══ Material provided
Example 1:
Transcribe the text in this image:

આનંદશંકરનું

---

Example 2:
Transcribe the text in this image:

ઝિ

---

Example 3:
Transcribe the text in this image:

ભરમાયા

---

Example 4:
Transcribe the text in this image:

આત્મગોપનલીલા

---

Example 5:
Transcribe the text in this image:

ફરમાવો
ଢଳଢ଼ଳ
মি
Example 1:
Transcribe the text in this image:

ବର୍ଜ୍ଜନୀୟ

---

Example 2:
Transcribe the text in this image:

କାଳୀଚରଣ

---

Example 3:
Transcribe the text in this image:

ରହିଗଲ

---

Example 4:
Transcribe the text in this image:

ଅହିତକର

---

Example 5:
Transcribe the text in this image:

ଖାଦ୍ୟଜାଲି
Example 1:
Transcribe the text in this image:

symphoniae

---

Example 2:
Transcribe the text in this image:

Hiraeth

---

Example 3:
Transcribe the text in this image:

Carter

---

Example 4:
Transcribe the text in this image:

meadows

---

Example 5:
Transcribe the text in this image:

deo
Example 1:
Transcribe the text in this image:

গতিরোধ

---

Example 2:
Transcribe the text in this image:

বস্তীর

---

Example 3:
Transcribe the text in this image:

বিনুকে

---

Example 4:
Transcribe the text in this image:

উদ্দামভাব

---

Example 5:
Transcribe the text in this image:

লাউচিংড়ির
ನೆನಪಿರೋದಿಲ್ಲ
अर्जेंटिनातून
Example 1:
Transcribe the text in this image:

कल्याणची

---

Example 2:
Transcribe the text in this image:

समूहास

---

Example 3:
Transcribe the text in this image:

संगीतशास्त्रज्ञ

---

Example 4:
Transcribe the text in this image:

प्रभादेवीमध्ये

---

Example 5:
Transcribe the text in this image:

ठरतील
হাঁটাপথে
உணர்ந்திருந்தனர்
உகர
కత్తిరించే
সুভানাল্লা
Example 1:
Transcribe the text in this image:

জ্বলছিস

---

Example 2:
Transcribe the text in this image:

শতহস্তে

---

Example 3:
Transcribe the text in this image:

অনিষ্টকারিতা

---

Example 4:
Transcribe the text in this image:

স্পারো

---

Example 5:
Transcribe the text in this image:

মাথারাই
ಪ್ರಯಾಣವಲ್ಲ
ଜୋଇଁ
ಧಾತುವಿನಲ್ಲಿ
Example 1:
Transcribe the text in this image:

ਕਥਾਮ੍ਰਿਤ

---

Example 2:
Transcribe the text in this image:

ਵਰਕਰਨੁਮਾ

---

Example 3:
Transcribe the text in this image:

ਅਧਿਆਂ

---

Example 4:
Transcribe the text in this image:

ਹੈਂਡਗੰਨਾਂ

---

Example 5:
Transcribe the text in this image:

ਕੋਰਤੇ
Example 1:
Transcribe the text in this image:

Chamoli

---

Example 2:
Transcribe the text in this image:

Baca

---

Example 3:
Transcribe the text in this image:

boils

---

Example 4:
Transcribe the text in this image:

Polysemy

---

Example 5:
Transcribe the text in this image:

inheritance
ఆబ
════
Exercise instructions:
Each record above is to be returned verbatim.

Output:
Example 1:
Transcribe the text in this image:

આનંદશંકરનું

---

Example 2:
Transcribe the text in this image:

ઝિ

---

Example 3:
Transcribe the text in this image:

ભરમાયા

---

Example 4:
Transcribe the text in this image:

આત્મગોપનલીલા

---

Example 5:
Transcribe the text in this image:

ફરમાવો
ଢଳଢ଼ଳ
মি
Example 1:
Transcribe the text in this image:

ବର୍ଜ୍ଜନୀୟ

---

Example 2:
Transcribe the text in this image:

କାଳୀଚରଣ

---

Example 3:
Transcribe the text in this image:

ରହିଗଲ

---

Example 4:
Transcribe the text in this image:

ଅହିତକର

---

Example 5:
Transcribe the text in this image:

ଖାଦ୍ୟଜାଲି
Example 1:
Transcribe the text in this image:

symphoniae

---

Example 2:
Transcribe the text in this image:

Hiraeth

---

Example 3:
Transcribe the text in this image:

Carter

---

Example 4:
Transcribe the text in this image:

meadows

---

Example 5:
Transcribe the text in this image:

deo
Example 1:
Transcribe the text in this image:

গতিরোধ

---

Example 2:
Transcribe the text in this image:

বস্তীর

---

Example 3:
Transcribe the text in this image:

বিনুকে

---

Example 4:
Transcribe the text in this image:

উদ্দামভাব

---

Example 5:
Transcribe the text in this image:

লাউচিংড়ির
ನೆನಪಿರೋದಿಲ್ಲ
अर्जेंटिनातून
Example 1:
Transcribe the text in this image:

कल्याणची

---

Example 2:
Transcribe the text in this image:

समूहास

---

Example 3:
Transcribe the text in this image:

संगीतशास्त्रज्ञ

---

Example 4:
Transcribe the text in this image:

प्रभादेवीमध्ये

---

Example 5:
Transcribe the text in this image:

ठरतील
হাঁটাপথে
உணர்ந்திருந்தனர்
உகர
కత్తిరించే
সুভানাল্লা
Example 1:
Transcribe the text in this image:

জ্বলছিস

---

Example 2:
Transcribe the text in this image:

শতহস্তে

---

Example 3:
Transcribe the text in this image:

অনিষ্টকারিতা

---

Example 4:
Transcribe the text in this image:

স্পারো

---

Example 5:
Transcribe the text in this image:

মাথারাই
ಪ್ರಯಾಣವಲ್ಲ
ଜୋଇଁ
ಧಾತುವಿನಲ್ಲಿ
Example 1:
Transcribe the text in this image:

ਕਥਾਮ੍ਰਿਤ

---

Example 2:
Transcribe the text in this image:

ਵਰਕਰਨੁਮਾ

---

Example 3:
Transcribe the text in this image:

ਅਧਿਆਂ

---

Example 4:
Transcribe the text in this image:

ਹੈਂਡਗੰਨਾਂ

---

Example 5:
Transcribe the text in this image:

ਕੋਰਤੇ
Example 1:
Transcribe the text in this image:

Chamoli

---

Example 2:
Transcribe the text in this image:

Baca

---

Example 3:
Transcribe the text in this image:

boils

---

Example 4:
Transcribe the text in this image:

Polysemy

---

Example 5:
Transcribe the text in this image:

inheritance
ఆబ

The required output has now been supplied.